Ted Gatsas On His Campaign For Governor, The Opioid Crisis, Expanded Medicaid, And More

Mar 20, 2016

The mayor of New Hampshire’s largest city now wants to be New Hampshire’s next governor.

Republican Ted Gatsas of Manchester announced on Thursday he would seek the Republican Party’s nomination for the corner office.

He joins Executive Councilor Chris Sununu and State Representative Frank Edelblut in the GOP field.

Shortly after that announcement, Mayor Gatsas spoke with Weekend Edition about the campaign and some of the issues the next governor may face.

You’ve pondered a run for governor before. What convinced you this was the right year?

Well, I got a clean bill of health from the doctor, and after conversations with my wife and my mother, they thought it was time to do it.

One of the issues you’ve been very vocal about is the opioid crisis in New Hampshire and especially in Manchester. We’re seeing a lot of activity – federal, state and local – what, if anything, do you think is making a difference right now and what, if anything, would you do differently as governor?

There’s no question that it’s no longer just a heroin issue, it’s a fentanyl issue. The deaths up until Monday were 26 in the city of Manchester; that’s ahead of where we were last year, and I know the count is higher in New Hampshire. We need to look and see what we can do. My belief is, if you’re caught dealing fentanyl, and somebody dies and it can be tied back to a dealer, they should be arrested for attempted murder. We have to put some pretty stiff penalties in place to make sure that the dealers turn around and stop doing what they’re doing.

Governor Hassan had asked state lawmakers for $5 million more for the substance abuse programs in Senate Bill 533. The Senate Finance Committee authorized about half that. What’s the right number?

Certainly talking about dollars is important, but talking about lives is more important. We need to first find out how we’re going to stop it at the top, because no matter what we fund on the bottom side, it’s not going to be enough, because people will die before they get the services. We need to take a look at where we are; we need to find the most cost-effective way of doing it. Just to say “here’s a number” doesn’t make sense. We need to say, can we do this with recovery coaches in a less expensive way? What is the best way of serving the public in the state of New Hampshire?

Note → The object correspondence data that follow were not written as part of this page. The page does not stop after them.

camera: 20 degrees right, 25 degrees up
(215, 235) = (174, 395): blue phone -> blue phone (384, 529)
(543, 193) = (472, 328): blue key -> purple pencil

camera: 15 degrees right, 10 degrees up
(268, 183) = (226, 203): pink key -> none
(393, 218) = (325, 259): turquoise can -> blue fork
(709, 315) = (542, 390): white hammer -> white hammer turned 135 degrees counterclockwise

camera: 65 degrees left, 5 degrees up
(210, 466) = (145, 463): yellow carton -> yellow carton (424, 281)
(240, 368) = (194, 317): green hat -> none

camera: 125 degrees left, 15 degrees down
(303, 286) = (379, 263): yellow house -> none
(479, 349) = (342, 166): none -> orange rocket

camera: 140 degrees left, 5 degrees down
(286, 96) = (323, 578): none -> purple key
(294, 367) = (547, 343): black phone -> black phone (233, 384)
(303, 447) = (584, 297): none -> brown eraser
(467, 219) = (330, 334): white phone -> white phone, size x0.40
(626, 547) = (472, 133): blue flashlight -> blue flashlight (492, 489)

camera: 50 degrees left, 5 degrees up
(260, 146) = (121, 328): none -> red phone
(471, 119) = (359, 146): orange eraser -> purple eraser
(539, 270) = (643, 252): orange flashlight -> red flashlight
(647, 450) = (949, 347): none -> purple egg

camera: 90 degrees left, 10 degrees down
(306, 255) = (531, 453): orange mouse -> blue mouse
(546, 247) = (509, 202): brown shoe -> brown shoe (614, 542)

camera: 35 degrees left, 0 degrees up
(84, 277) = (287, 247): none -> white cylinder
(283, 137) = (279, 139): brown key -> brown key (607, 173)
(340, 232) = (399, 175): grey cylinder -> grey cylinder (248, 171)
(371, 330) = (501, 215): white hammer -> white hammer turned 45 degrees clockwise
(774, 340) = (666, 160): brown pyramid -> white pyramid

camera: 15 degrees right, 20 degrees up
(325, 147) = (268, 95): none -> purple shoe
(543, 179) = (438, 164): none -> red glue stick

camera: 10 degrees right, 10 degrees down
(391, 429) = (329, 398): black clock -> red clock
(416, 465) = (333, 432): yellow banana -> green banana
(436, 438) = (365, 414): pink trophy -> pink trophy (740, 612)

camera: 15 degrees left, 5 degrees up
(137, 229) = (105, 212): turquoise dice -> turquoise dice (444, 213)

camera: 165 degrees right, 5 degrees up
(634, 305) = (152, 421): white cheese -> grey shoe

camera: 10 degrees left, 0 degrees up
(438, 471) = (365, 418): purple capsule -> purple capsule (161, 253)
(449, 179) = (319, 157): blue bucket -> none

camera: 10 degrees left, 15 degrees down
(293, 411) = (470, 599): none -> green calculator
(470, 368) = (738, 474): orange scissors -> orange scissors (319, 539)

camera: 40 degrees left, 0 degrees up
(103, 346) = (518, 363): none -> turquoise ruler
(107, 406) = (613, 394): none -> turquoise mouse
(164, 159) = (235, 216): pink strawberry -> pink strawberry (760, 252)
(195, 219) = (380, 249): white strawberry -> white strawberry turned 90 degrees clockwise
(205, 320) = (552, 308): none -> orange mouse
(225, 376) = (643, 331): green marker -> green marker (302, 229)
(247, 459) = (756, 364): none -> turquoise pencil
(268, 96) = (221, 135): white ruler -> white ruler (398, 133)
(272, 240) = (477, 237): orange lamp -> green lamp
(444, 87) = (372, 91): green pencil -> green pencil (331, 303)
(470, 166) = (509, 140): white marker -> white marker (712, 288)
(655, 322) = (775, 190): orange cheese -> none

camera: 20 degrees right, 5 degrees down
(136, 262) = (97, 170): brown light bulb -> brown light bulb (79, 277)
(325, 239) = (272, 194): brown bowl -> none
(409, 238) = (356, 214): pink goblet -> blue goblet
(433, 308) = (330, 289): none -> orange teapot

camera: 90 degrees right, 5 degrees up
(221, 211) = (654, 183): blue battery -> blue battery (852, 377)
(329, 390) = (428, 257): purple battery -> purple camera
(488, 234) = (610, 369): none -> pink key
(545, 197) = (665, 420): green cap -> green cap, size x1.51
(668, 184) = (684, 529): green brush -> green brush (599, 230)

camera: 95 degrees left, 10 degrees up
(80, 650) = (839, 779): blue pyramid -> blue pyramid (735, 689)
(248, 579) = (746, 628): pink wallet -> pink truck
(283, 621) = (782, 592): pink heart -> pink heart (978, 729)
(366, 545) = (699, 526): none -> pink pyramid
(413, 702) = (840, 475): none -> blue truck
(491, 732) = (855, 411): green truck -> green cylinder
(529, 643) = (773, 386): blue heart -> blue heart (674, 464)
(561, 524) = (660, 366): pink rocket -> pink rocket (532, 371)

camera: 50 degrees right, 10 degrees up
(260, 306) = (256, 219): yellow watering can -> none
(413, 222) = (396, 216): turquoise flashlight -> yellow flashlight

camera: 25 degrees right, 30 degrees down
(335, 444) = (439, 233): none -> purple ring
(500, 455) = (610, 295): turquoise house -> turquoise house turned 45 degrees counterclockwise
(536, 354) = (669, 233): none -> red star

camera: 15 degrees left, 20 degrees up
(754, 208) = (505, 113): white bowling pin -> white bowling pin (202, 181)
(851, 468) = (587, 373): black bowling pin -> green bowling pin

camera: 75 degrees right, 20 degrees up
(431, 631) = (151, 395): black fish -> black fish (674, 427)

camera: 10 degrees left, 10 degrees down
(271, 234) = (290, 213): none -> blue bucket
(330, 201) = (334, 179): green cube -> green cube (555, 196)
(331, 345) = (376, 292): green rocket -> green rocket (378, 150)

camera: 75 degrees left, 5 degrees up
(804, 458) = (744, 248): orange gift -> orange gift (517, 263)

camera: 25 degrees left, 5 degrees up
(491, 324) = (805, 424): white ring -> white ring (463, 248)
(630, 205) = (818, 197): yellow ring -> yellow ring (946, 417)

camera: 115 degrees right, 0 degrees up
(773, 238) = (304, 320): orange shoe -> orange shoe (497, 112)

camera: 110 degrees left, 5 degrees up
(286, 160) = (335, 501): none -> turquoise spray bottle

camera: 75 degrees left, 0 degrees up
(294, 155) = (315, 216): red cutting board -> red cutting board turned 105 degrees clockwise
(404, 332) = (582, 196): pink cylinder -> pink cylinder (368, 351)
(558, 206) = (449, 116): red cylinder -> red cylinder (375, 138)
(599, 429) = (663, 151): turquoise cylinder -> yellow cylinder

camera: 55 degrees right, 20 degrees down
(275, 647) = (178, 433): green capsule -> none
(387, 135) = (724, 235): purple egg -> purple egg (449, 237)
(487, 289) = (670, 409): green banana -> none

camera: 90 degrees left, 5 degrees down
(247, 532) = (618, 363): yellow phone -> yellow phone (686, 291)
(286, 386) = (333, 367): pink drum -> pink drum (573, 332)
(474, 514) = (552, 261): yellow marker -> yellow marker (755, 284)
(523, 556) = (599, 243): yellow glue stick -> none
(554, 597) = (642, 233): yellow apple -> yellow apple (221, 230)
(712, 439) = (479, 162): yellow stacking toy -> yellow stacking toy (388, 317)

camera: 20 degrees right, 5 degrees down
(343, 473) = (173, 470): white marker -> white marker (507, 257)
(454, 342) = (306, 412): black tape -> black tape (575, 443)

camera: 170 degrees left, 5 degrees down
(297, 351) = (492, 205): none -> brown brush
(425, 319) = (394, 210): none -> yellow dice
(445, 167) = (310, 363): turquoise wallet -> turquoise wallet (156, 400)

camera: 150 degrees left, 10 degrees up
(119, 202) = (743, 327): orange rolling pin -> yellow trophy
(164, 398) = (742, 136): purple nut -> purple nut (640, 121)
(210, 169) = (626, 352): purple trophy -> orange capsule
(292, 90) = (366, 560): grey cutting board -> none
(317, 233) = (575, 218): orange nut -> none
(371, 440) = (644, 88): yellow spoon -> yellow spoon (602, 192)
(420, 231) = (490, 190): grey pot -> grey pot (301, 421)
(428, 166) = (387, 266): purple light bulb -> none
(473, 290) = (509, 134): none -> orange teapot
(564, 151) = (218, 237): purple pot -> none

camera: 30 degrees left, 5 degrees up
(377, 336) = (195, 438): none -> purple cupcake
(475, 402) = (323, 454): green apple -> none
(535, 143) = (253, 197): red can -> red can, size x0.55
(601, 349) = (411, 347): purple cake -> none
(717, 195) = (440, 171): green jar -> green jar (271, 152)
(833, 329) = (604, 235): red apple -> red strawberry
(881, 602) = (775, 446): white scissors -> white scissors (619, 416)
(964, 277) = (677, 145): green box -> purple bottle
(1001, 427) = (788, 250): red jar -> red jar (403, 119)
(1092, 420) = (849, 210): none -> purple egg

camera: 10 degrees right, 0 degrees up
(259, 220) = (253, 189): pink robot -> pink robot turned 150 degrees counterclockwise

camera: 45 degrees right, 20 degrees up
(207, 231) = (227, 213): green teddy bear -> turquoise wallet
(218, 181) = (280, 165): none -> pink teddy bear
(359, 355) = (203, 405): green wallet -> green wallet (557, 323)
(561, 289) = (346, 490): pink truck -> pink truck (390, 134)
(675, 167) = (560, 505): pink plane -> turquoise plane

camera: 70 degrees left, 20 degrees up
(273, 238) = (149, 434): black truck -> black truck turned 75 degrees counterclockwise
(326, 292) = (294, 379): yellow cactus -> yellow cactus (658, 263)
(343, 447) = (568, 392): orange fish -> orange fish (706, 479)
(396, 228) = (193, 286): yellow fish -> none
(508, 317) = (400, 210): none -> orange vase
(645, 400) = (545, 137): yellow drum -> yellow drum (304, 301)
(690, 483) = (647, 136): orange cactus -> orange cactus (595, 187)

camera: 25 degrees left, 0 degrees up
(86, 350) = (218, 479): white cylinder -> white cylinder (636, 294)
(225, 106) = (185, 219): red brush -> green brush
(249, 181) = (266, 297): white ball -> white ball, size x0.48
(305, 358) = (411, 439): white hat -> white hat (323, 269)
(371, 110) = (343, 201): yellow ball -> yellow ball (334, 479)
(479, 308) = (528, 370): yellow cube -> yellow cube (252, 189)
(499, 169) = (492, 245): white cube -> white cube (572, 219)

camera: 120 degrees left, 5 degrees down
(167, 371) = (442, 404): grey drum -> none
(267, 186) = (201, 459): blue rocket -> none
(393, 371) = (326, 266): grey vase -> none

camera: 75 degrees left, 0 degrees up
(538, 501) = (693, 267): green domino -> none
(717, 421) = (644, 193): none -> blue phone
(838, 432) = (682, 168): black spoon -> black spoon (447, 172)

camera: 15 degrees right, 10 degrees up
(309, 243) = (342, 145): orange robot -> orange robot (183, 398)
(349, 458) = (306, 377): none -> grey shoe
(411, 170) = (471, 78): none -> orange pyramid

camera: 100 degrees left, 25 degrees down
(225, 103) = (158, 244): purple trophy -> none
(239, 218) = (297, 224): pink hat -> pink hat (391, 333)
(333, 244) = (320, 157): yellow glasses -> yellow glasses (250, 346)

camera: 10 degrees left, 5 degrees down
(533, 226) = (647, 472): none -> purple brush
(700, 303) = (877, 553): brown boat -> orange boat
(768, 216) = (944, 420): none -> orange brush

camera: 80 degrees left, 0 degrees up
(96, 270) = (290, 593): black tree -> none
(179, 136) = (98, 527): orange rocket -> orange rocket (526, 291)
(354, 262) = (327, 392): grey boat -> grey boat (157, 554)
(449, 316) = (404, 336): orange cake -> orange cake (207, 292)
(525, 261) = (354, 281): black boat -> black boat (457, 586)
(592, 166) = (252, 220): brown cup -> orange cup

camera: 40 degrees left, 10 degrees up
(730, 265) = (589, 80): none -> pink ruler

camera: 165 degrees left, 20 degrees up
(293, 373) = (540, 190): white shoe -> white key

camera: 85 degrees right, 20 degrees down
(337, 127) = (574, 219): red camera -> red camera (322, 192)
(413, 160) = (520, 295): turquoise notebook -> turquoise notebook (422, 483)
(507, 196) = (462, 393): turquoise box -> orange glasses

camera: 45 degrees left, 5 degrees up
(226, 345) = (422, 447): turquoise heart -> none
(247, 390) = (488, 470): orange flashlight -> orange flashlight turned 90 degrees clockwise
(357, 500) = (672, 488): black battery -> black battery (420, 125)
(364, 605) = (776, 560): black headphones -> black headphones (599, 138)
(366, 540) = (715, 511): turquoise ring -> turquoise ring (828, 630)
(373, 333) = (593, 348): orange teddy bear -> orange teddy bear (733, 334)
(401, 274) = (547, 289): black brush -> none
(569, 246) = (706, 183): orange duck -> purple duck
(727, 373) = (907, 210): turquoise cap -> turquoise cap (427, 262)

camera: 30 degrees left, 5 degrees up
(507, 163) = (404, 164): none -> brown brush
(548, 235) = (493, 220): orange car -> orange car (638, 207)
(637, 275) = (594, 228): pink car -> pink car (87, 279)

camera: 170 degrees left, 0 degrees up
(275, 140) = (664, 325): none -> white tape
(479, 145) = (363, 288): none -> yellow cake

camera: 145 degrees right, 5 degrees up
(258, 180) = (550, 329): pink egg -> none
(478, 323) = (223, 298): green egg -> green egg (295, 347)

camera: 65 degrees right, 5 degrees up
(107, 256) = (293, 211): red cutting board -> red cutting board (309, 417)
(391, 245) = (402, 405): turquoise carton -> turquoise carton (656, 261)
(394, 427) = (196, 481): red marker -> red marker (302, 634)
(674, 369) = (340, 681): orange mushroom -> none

You’re one of three candidates in the GOP field; there may be more. What is the way forward for you to win this primary?

I don’t ever run against anybody, I run for the office, and I’ve done that in every election since 1999. People know I don’t run against them, I run for the office, and put my experience and my leadership and my record on the line so people can see it, and show the accomplishments we’ve had here in the city of Manchester. And I believe we can bring those same accomplishments to the state of New Hampshire.

Let’s talk quickly about some additional issues: first, what would you like to see happen with the state’s expanded Medicaid program for low-income adults, under the Affordable Care Act?

We have 46,000 people that are covered by it. I think it we can get folks to primary care physicians instead of emergency rooms, that’s good. We need to take a look at programs they may be using in other states to see if we can fine-tune the one we have in place. We have to make sure it doesn’t cost the taxpayers any dollars.

Should the state be open to contracting with Planned Parenthood of Northern New England in the future for women’s health services?

I can tell you that in the Senate I voted against funding for Planned Parenthood in the past. I would vote against any public funding for Planned Parenthood.

On proposals to expand gambling in New Hampshire, such as casinos or keno, what, if anything, might you support and under what conditions?

I would have to see the bill and see exactly what it says and make sure that it protects the state. And I would never use any of those revenues as part of the budget process, because you don’t know whether they will continue or not.

What do you make of the proposal to put a commuter rail line from southern New Hampshire to Boston, which could include two stops in Manchester and another in Nashua?

It’s important to see what time those stops are going to be and what it’s going to cost people. Most importantly, it’s got to come down and be analyzed about cost. It’s important that we talk about finishing I-93, because when I was a senator, that completion cost was $190 million. It’s over and above $400 million [now], so I-93 must be completed.

New Hampshire has one of the lowest unemployment rates in the nation, but there are still concerns about the future of the state economy and the workforce. What would you like to see happen?

Let’s find ways we can reduce the BPT and BET, the business taxes. Once you do that with companies, they will hire people and bring people to work. Let’s get out of the way of business and let them do what they do best, and that’s hire people and get things done.

It looks like you’re going to be working two jobs for a while. How do you think this campaign might affect your work as mayor of Manchester.

I don’t think it’ll affect it at all. I was in a campaign just a few months ago, and I was still the mayor and I think people would tell you I was still doing a great job. I will continue doing a good job for the city of Manchester, and I will run a very, very good campaign running for governor.